A crossover is neither this nor that. If done well, it's both, adequately wooing two otherwise dissimilar sects of music lovers. Commercially, it can be the golden ticket: one record contract, twice the audience.

Artistically, it can suck major ass. The idea tarnished jazz in the '70s. It castrated country by the early '80s. It resulted in the unwanted deformo-child of rap-rock in the '90s. But there were moments. Namely Bitches Brew and Rage Against the Machine (the absence of a country-pop standout is not unintentional).

New York's Joan Wasser is having a moment.

With Real Life, she's landed somewhere between Norah Jones and Feist. And somewhere, there in the middle, are a few million album sales and a parcel of indie cred. That's not to say this album of ominous indie-jazz feels like a marketing ploy. Whether or not she invented the hybrid, Joan owns it on Real Life--her piano-and-strings ballads are like Nina Simone reincarnated as a Williamsburg scion. Plus, she's too close to Feist to sell a cool mil.

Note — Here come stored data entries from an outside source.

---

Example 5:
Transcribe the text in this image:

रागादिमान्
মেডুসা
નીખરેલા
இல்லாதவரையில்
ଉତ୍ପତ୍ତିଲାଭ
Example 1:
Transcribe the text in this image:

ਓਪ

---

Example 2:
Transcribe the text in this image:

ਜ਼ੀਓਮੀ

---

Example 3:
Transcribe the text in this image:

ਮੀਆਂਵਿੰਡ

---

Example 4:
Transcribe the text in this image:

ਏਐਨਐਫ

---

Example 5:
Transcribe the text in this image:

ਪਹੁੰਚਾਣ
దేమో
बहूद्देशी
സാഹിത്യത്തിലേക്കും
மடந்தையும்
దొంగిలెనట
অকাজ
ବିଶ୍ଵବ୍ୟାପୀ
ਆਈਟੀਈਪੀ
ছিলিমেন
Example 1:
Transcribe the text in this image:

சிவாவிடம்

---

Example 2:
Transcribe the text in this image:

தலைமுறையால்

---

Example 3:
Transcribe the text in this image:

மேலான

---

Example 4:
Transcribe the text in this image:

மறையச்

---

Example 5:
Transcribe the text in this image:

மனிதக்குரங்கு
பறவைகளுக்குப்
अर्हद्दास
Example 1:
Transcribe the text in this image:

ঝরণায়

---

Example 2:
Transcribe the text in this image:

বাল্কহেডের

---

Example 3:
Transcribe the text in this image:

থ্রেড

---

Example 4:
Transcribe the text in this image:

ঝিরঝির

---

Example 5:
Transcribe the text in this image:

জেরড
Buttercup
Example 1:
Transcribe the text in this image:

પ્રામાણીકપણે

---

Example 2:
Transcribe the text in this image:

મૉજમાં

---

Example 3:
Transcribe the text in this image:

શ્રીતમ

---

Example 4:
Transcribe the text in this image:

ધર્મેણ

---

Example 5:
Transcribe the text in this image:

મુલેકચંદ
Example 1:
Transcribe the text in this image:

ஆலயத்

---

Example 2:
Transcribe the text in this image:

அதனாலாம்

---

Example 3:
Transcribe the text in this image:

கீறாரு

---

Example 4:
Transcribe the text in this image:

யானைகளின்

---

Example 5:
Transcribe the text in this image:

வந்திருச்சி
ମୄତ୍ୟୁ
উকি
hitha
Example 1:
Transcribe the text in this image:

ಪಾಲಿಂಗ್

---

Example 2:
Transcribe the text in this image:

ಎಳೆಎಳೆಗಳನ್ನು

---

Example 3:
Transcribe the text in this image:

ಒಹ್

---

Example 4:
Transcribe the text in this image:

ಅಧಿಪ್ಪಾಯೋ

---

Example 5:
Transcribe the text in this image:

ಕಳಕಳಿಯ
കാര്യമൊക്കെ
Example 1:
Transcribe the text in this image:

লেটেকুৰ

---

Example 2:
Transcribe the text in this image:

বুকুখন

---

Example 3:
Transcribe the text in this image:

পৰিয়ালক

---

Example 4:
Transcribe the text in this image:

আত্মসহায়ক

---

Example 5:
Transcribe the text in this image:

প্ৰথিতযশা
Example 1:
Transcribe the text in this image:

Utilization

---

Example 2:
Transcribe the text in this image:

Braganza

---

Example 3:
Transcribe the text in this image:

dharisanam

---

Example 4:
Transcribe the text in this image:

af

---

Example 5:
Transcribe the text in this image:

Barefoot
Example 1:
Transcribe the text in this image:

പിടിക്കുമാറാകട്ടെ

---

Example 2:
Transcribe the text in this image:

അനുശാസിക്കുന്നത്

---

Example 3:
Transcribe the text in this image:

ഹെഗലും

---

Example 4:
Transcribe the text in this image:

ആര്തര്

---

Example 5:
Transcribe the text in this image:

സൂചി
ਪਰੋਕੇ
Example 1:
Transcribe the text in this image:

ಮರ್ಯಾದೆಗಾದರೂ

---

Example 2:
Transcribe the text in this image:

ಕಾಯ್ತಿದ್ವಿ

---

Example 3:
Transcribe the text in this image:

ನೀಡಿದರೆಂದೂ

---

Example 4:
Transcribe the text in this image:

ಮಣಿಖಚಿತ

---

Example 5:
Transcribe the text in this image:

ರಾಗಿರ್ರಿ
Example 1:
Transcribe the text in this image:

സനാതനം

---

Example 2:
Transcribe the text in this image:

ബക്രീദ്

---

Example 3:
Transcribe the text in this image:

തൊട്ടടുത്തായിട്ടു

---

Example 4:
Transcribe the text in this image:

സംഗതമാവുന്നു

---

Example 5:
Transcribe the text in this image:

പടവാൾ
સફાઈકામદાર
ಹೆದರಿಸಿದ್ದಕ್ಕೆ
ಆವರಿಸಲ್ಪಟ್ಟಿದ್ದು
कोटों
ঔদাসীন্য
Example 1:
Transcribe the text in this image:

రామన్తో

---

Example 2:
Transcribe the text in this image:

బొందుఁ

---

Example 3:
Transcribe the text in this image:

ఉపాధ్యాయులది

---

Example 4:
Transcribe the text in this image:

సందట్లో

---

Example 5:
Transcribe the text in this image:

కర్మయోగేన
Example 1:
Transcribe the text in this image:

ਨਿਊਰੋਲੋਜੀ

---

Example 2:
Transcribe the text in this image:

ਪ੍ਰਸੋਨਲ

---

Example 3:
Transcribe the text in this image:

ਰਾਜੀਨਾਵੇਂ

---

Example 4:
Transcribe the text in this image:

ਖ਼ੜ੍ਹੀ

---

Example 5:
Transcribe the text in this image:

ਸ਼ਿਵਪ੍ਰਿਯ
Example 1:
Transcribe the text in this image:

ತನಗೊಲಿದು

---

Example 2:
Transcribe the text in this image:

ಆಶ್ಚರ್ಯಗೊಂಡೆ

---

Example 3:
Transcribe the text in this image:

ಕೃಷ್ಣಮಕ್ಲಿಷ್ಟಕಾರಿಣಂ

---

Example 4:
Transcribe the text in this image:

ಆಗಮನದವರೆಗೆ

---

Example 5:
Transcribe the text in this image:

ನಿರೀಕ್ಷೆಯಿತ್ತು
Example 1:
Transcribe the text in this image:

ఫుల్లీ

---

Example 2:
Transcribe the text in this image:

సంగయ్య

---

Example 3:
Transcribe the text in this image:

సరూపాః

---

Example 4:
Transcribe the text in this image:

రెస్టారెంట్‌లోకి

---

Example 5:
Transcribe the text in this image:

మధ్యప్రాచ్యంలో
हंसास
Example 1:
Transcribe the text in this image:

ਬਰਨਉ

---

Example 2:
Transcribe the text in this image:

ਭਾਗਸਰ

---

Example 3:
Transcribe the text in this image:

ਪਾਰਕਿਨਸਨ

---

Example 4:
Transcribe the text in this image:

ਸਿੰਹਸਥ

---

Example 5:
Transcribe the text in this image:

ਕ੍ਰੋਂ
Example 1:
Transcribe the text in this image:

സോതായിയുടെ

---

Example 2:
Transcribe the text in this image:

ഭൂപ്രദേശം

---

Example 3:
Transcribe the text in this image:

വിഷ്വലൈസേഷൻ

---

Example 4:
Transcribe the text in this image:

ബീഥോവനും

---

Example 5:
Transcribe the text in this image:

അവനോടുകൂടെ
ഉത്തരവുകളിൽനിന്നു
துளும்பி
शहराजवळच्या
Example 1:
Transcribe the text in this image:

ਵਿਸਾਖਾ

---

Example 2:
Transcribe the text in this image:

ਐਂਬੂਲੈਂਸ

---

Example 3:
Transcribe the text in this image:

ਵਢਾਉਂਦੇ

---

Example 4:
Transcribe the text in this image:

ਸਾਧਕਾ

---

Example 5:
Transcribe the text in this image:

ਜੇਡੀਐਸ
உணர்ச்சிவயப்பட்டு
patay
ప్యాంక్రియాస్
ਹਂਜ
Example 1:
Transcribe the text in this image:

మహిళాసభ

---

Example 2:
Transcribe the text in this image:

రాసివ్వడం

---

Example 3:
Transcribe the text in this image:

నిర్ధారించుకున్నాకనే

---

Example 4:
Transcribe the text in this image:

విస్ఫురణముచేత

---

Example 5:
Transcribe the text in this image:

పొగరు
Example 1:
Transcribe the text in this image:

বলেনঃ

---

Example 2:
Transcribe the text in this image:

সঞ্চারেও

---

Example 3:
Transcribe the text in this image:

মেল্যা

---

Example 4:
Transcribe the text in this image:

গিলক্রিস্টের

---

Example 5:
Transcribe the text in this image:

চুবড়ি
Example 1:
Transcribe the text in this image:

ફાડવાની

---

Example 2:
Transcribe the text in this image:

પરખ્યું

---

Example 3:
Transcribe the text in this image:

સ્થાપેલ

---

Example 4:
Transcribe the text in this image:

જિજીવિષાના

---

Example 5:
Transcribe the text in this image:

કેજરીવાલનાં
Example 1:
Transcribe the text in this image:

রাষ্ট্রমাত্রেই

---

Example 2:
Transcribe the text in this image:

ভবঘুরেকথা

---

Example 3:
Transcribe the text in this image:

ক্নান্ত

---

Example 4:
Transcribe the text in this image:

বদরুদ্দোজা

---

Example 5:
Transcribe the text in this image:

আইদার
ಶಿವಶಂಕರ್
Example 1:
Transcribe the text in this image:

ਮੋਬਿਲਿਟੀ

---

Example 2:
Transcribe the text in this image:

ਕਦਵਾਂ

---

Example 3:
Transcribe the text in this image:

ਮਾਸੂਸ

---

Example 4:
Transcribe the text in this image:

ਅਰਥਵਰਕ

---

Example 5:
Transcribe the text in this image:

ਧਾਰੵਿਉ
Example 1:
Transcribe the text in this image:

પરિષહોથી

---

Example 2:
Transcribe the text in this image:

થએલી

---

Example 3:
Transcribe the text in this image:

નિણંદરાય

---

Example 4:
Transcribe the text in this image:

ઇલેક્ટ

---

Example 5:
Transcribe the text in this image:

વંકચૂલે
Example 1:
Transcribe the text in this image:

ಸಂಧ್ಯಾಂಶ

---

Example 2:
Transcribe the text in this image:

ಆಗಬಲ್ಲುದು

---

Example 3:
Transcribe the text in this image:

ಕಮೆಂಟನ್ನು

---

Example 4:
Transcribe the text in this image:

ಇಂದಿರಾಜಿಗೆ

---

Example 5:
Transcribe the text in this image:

Violins are tortured on a few tracks; noise is made for its own sake. The semi-Gregorian moans beneath some songs are too menacing for Wal-Mart shoppers.

No story of Wasser can be told without telling what she lost--namely, her ex-lover Jeff Buckley, who drowned in the selfish waters of the Mississippi. OK, that's that. Maybe the point is that she kept good company. Still does. On Real Life, it's Antony Hegarty, better known as the Boy Georgian voice of Antony & The Johnsons. The androgynous torch singer aptly steps in for an R&B banger called "I Defy," which cryptically expresses the desire to uncover one's true, heretofore hidden, self.

Whether because of Buckley's brutally premature death or a larger sample size of heartache, a lot of Real Life expresses desire while simultaneously cataloguing the potential fallout. Wasser's Real Life is not a terribly happy one. It's one in which she's been burned and is continually anticipating the next blazing bummer. But she wrings a touching sense of survivor's beauty from the psychic charcoal, placing her side-by-side with bruised beauties like Cat Power and Fiona Apple.